At my hospital, we use a computerized bar-code medication administration (BCMA) system, but some physicians aren't interested in having access to the system or learning how it works. When a physician administers a drug without using the BCMA, what's the best way for nurses to document this?
In our old paper-based medication administration record (MARs), the nurse would document such a dose as "medication administered by Dr. XXX" or "medication given by Dr. XXX, as reported to me by YYY" if the nurse didn't observe it. I believe that it's important that the electronic MAR (eMAR) be as accurate as possible and that leaving the record blank would appear as if the medication wasn't given at all. Your opinion, please.-T.S., KAN.
You're asking how nurses can keep patients safe by properly documenting administration of a drug by someone else on an eMAR. The real problem here is that physicians are intentionally bypassing the system that was instituted to prevent patient harm from medication administration errors.
Work-arounds for the BCMA circumvent the system's safety checks. These checks verify that the right drug is being administered to the right patient in the right dose by the right route at the right time. When a physician bypasses the bar-coding system, the technology doesn't let the nurse properly record the dose administered on the eMAR, which could result in double dosing.
Furthermore, the system provides important information at the point of care, such as the patient's recent history, including his allergies and weight, and up-to-date drug information from online medication reference libraries. This information could include usual dosages, contraindications, adverse reactions, other safety warnings, pregnancy risks, and administration details. Finally, many BCMA systems capture the charge for medications that are stocked outside an automated dispensing cabinet.

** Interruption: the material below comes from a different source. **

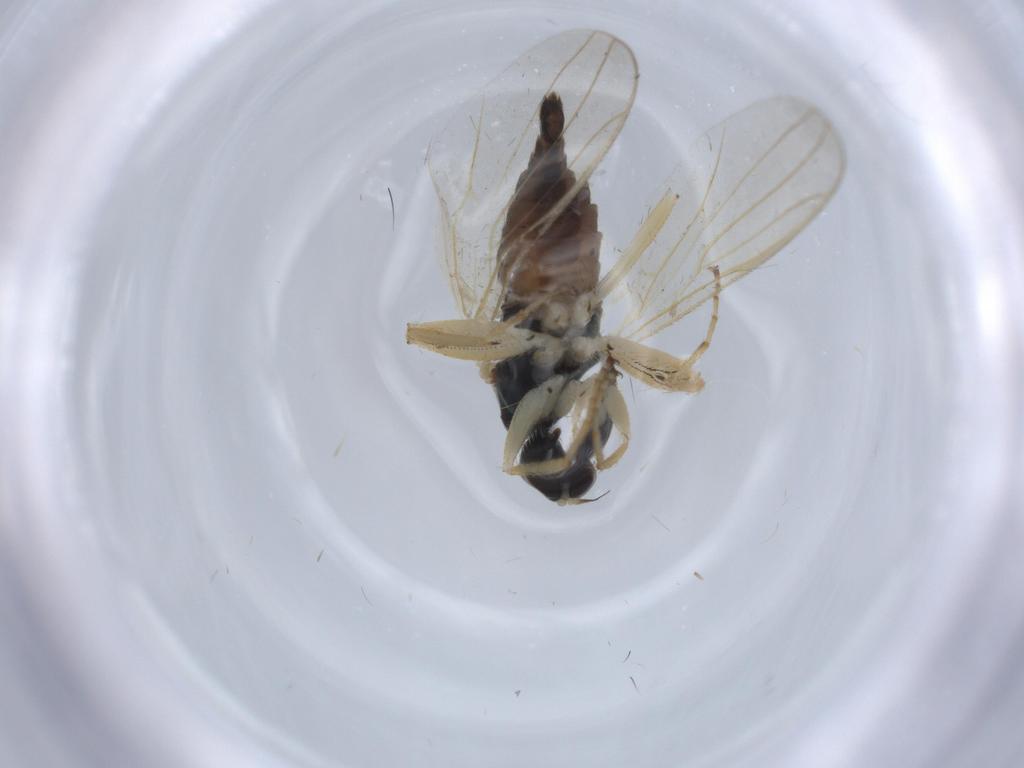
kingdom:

For facilities using an eMAR, the Food and Drug Administration states, "before a health care worker administers a drug to the patient, the health care worker scans the patient's bar code."1 Each facility's pharmacy and therapeutics committee should review its current policies (or lack of policies) about physician administration. The policy and procedure must be standardized throughout the institution and strictly adhered to. In the meantime, an ad hoc committee of nurses, pharmacists, physicians, and the BCMA vendor should address the safest way to document medications administered by physicians, whether in patient-care units or other units where patients undergo various interventions, such as endoscopy and cardiac catheterization.